::: SUPPLIED ENTRIES :::
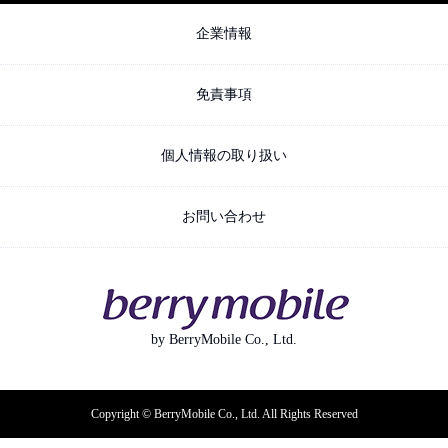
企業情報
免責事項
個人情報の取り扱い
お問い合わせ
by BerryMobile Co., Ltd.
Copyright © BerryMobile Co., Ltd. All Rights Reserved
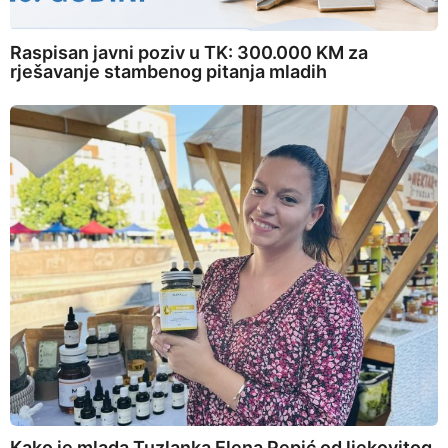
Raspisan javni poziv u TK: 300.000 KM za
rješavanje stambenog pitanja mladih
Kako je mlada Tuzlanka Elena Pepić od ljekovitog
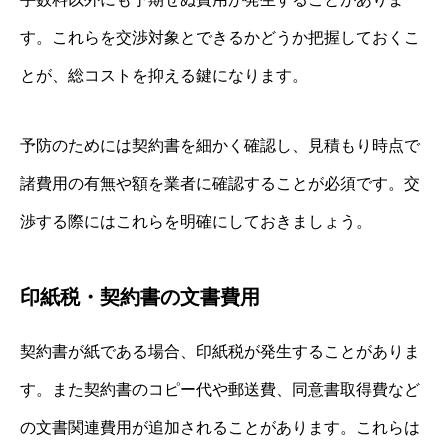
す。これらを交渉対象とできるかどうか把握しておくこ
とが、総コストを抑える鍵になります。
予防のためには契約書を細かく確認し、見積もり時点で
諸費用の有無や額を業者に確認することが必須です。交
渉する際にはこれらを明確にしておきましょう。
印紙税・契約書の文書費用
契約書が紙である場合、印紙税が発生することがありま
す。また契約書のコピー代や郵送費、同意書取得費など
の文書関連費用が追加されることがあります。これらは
:::
INSTRUCTIONS TO FOLLOW
Show all lines above containing "BerryMobile".

EXERCISE RESULT
by BerryMobile Co., Ltd.
Copyright © BerryMobile Co., Ltd. All Rights Reserved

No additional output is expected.